What should Beth Israel nurses have done?
What should Beth Israel nurses have done?
Write procedures for bringing in new equipment
The patient death that recently occurred at Beth Israel Hospital in Manhattan in New York City (see related story, p. 24) meets the criteria of a sentinel event as described by the Joint Commission on Accreditation of Healthcare Organizations in Oakbrook Terrace, IL, and has prompted hospitals around the country to examine their policies governing restrictions on sales reps’ behavior. Policies on continuing education for doctors and nurses are being revised as well.
Undereducation on new equipment has endangered accreditation and caused litigious situations before. Nearly a decade ago, seven patients died and 151 were injured during gall bladder surgery because their surgeons weren’t well trained in the use of a laparoscope; one had no instruction, and others had only one- or two-day seminars. Since then, the American Medical Association (AMA) has developed guidelines recommending not only that doctors take courses on new equipment and procedures, but that they demonstrate proficiency before they operate alone.
The guidelines are just that, however, not legal requirements. Hospitals set their own standards, and those standards are typically not as strict as the AMA’s, according to Randolph D. Smoak, MD, chairman of the AMA board.
"There should be procedures in place for bringing new equipment into a facility," says Aileen Killen, RN, PhD, CNOR, clinical director of perioperative services at Dartmouth-Hitchcock Medical Center in Lebanon, NH. "The equipment should not be used until everyone has been inserviced on it. The climate should be such that surgeons and nurses alike should feel comfortable saying, I’m not comfortable with this yet; I need to learn how to use this piece of equipment.’ That should be the way things go, especially if there’s other equipment that you’ve been using all along that does the same thing."
In Killen’s opinion, a managerial responsibility went by the boards if the nurses at Beth Israel did not feel comfortable saying, "I’ve not been inserviced on this piece of equipment, and I need to do that before using it on a patient."
She also notes that once the case gets into the OR, there needs to be trust among the team so nurses can say, "Something’s not right here," and other members of the team pay attention. "That apparently wasn’t the case at Beth Israel," she says.
Hospital Peer Review asked Killen why she thought some nurses act as those at Beth Israel did. "Some of the old indoctrination still exists," she explains. Nurses should feel comfortable questioning a surgeon who says everything’s OK when it’s not, Killen says. These days, the surgeon should not automatically have the last word. "I have seen instances where nurses didn’t feel they had the power to question surgeons," says Killen. "There has to be a climate in the institution where everyone’s opinion is valued on an equal basis. If one of the team says something’s not right, the rest of the team should stop and listen." That cultural atmosphere has to come from the top down — which, in the OR, means the nursing director and surgical director.
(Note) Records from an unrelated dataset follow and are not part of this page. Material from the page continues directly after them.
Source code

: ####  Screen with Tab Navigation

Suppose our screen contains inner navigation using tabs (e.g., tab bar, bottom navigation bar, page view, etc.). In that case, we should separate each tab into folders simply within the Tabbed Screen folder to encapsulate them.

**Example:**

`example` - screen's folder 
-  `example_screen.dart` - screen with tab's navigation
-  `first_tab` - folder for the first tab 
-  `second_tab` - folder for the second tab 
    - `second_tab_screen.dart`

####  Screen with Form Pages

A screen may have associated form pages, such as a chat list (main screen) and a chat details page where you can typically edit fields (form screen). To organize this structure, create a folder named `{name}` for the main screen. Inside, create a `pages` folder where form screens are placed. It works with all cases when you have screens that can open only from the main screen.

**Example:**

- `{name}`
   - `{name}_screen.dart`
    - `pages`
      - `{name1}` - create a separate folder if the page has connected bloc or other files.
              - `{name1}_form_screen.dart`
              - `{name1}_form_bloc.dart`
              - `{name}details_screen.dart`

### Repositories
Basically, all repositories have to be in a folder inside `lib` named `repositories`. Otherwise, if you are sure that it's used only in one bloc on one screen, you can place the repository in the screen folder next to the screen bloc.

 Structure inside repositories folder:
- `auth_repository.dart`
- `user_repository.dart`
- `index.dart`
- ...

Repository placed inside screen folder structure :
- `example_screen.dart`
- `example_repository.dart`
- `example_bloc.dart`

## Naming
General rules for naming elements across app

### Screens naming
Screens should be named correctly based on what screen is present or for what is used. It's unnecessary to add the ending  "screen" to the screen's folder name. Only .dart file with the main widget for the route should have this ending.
Should the nurses have walked out? "A nurse cannot walk out of the OR," says Killen. "His or her responsibility is to the patient, and whatever’s going on, it’s better to stay and not abandon him." But, she explains, the nurses could have called out for reinforcement to the manager or to the charge nurse to come into the room. "They should have said, Something’s not right here. Please come in.’"
"It doesn’t surprise me at all," says a nurse manager who comments on conditions of anonymity. She says verbal abuse in the OR is widespread, and the prevailing attitude is that the administration will side with physicians. Nurses say their hands are tied if they report that something doesn’t seem right when the physician says he or she has the situation under control. "The hospital wants physicians to bring in their patients," she says. "Even if a hospital has policies in place for when something is going wrong, it’s not always followed. The attitude often is, We wrote it but we don’t really mean it.’"
She goes on: "Surgery is still a male-dominated profession. I once saw a surgeon hit a pregnant nurse in the stomach during surgery because he didn’t like the way she handed instruments. She took up the issue with her boss, who was a male nurse director of the OR, and as soon as pressure was put on him by the administration, he didn’t take it any further. That’s out-and-out abuse." The pregnant nurse resigned and works elsewhere now. "Often, those instances are settled out of court," says the manager, "so there’s no legal record."